The unlikely pairing of a slacker director and idol makes tranquil, charming cinema
Moratorium Tamako (2013)
Nobuhiro Yamashita started his career with minimalist, pitch perfect slacker films such as Ramblers (2003). He later entered mainstream cinema, but never quite lost his indie qualities. Moratorium Tamako is a nice example of Yamashita helming a somewhat mainstream project in his own, recognizable style.
Yamashita’s latest is a very simple film. With a running time of only 78 minutes (lovely!), and most of which is dedicated to the leading girl Atsuko Maeda lying on the floor, playing Playstation, or sleeping, there truly isn’t much melodrama going on. But small details and quiet humour have always been Yamashita’s strength. Moratorium Tamako is no exception.
Yamashita’s love and sympathy for his unlucky protagonists is once again evident in Moratorium Tamako. This is what sets Yamashita apart from some of his rivals, such as the more mean spirited Yuya Ishii, or even Aki Kaurismäki. Yamashita smiles at his characters, but never makes cruel fun of them. He can identify and sympathise with, say, a girl who failed finding a job and now spends her days reading manga and lying on the floor, as in Moratorium Tamako.

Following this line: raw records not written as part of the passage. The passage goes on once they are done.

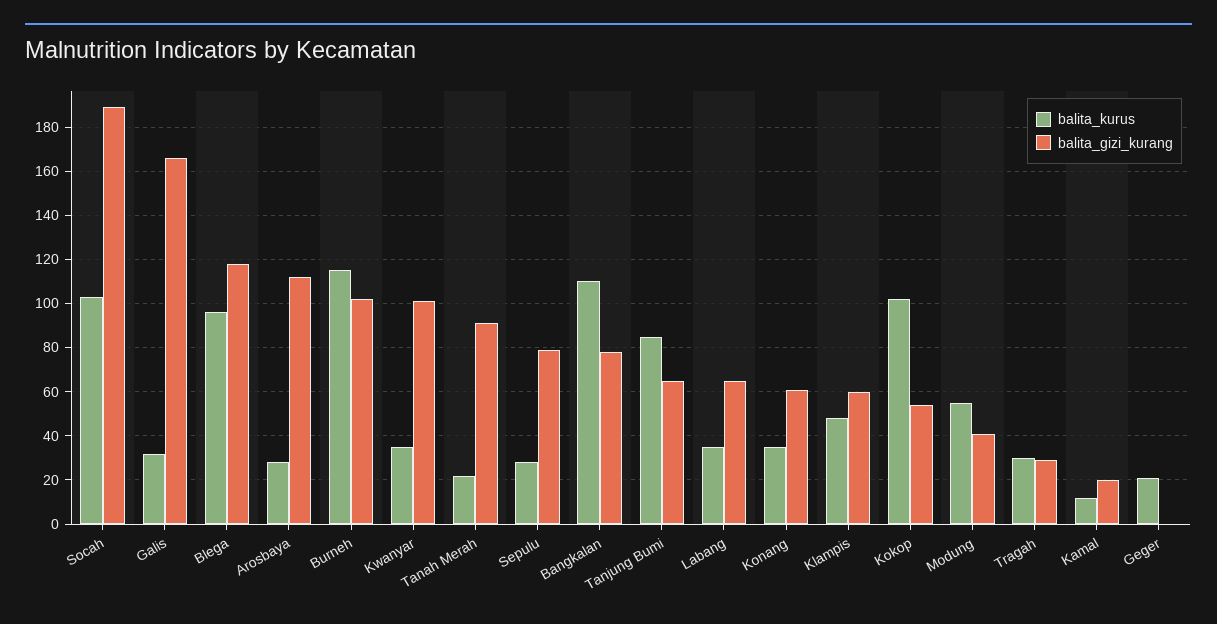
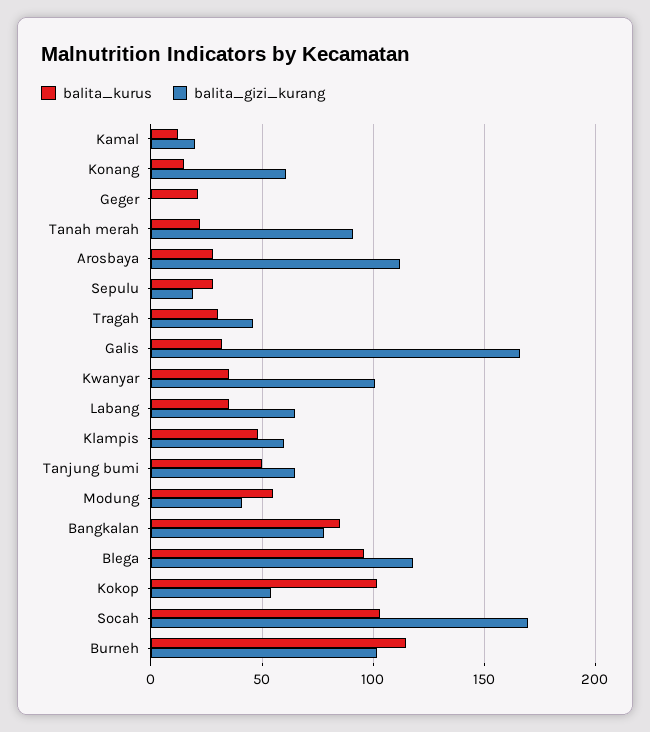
  {
    "balita_kurus": {
      "Socah": 105,
      "Galis": 30,
      "Blega": 95,
      "Arosbaya": 30,
      "Burneh": 115,
      "Kwanyar": 35,
      "Tanah Merah": 20,
      "Sepulu": 30,
-     "Bangkalan": 110,
+     "Bangkalan": 85,
-     "Tanjung Bumi": 85,
+     "Tanjung Bumi": 50,
      "Labang": 35,
-     "Konang": 35,
+     "Konang": 15,
      "Klampis": 50,
      "Kokop": 100,
      "Modung": 55,
      "Tragah": 30,
      "Kamal": 10,
      "Geger": 20
    },
    "balita_gizi_kurang": {
-     "Socah": 190,
+     "Socah": 170,
      "Galis": 165,
      "Blega": 120,
      "Arosbaya": 110,
      "Burneh": 100,
      "Kwanyar": 100,
      "Tanah Merah": 90,
-     "Sepulu": 80,
+     "Sepulu": 20,
      "Bangkalan": 80,
      "Tanjung Bumi": 65,
      "Labang": 65,
      "Konang": 60,
      "Klampis": 60,
      "Kokop": 55,
      "Modung": 40,
-     "Tragah": 30,
+     "Tragah": 45,
      "Kamal": 20,
      "Geger": 0
    }
  }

With his last two films, Yamashita has found his new heroine in Atsuko Maeda. The unlikely pairing of a slacker director and former AKB 48 idol is actually quite functional. Maeda is surprisingly natural as a lazy, not-into-anything Yamashita heroine, yet retaining her cute looks and easy-going mainstream appeal that just might be what Yamashita needs to get his films financed.
It is, in fact, quite unusual for a Yamashita film to center so strongly around one character (instead of a duo or trio of ill-lucked protagonists). It is perhaps because of this that Moratorium Tamako is an even quieter film than Yamashita’s films in general. That being said, there are two important supporting characters; Tamako’s single father, and a quiet elementary school boy who is an especially Yamashitan character.
Of course, Moratorium Tamako is by no means a match to Yamashita’s unparalleled Osaka era films (Hazy Life, No One’s Ark, Ramblers), but it’s a pleasurable small film. Like all of Yamashita’s films (and unlike most small scale Japanese films these days) the film also looks solid. It was shot on digital, but it has a pleasing, roughly film-like look to it.